A recurrent 70-100 minute quasi-periodic pulsation in the intermediate-aged mid-M dwarf GJ 3512

TL;DR

The study reports the first sustained quasi-periodic pulsation in a late-M dwarf, GJ 3512, with a period of ~70–100 minutes persisting across multiple TESS sectors over ~2–3 years. Using two-minute cadence light curves and Morlet wavelet analysis, the authors establish a robust QPP signal with amplitudes of ~1–2 mmag, incompatible with stellar pulsations or star–planet interactions. The most plausible interpretation is coronal MHD oscillations or periodic magnetic reconnection in long-lived active regions, implying stable coronal loop dynamics in fully convective stars. This finding expands the landscape of stellar magnetic activity and motivates coordinated multiwavelength follow-up to elucidate the underlying physical mechanisms.

Abstract

We report the discovery of a {recurrent} quasi-periodic pulsation (QPP) in the late-M dwarf GJ 3512 (M5.5V) using multiple TESS datasets. A strong signal with a period of 70-100 minutes was detected in wavelet analyses of the two-minute cadence light curve from Sector 20. This signal was detected also in observations from Sectors 47 and 60. The QPP persisted for weeks in sector 20 and spanned nearly three years of TESS coverage.

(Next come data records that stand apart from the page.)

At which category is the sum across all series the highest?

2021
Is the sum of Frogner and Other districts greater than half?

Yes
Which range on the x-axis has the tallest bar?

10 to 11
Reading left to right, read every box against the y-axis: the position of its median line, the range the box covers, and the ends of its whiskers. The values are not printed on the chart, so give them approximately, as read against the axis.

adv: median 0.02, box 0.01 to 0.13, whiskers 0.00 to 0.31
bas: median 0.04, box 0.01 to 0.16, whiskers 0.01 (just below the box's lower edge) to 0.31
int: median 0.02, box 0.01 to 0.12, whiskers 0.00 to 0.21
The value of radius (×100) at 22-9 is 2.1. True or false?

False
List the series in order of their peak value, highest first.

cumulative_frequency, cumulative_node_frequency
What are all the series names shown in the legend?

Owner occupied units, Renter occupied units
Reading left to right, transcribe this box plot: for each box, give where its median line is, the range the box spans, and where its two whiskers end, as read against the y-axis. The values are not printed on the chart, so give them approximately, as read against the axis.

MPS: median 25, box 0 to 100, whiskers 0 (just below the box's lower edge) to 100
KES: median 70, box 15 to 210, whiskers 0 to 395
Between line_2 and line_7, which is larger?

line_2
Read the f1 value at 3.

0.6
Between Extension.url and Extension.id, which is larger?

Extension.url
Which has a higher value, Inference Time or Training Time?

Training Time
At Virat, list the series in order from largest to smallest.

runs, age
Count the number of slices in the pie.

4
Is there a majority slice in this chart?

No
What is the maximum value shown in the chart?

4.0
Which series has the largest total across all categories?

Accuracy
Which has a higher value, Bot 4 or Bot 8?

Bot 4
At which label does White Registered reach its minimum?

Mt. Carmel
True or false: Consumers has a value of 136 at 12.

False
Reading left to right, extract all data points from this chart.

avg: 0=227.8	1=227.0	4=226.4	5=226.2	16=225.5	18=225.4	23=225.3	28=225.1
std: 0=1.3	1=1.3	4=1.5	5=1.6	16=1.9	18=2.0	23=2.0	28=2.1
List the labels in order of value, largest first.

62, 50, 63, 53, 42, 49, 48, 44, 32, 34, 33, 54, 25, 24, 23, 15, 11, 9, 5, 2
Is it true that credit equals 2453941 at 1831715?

There was no significant damping between major flares. This behavior contrasts with that of previously reported stellar QPPs, which are confined to individual flares and decay on timescales of minutes to hours. The oscillation amplitude is at the milli-magnitude level. A pulsation origin is discarded since theoretical instability strips for 100-minute pulsations are restricted to pre-main sequence stars, while GJ 3512 is an intermediate age (2-8 Gyr) main-sequence dwarf. The persistence across independent TESS sectors discards an instrumental artifact origin and points to a likely coronal origin instead, such as oscillatory reconnection or thermal non-equilibrium cycles in large active regions. This represents the first detection of a likely sustained QPP with these characteristics in a late-type star, highlighting the need for further investigation into physical mechanisms behind such variability.

Figures (4)

• Figure 1: TESS PDCSAP light curves from Sectors 20, 47, and 60 for the star GJ 3512. The right axis refers to magnitudes in the TESS band (https://tess.mit.edu/public/tesstransients/pages/readme.html#flux-calibration), which is close to the Cousin $I_C$ filter. The orbital phase of GJ 3512b (assuming $\phi = 0$ at the time of periastron passage) is given in each panel.
• Figure 2: Top: Scalogram for the first $\sim13$ days of the TESS observation from December 24, 2019, to January 29, 2020. The dashed red lines in the scalogram indicate the frequency range selected for filtering. The red continuous line in the top panel is the filtered light curve. Bottom: Zoom of the figure in the left panel. Two days of observations are shown. Here, the QPP is clearly visible.
• Figure 3: Wavelet scalogram ($|S|$) per 99.9% confidence threshold ($|S|$/threshold), for GJ 3512. The dashed red lines in the scalogram indicate the frequency range selected for filtering, which correspond to periods 70--120 minutes. The black continuous lines correspond to the 99.9% confidence threshold.
• Figure 4: Wavelet scalogram ($|S|$) per 99.9% significance threshold ($|S|$/threshold), for TYC 3804-1138-1. The dashed red lines in the scalogram indicate the frequency range selected for filtering, which correspond to periods 70--120 minutes. The black continuous lines correspond to the 99.9% significance threshold.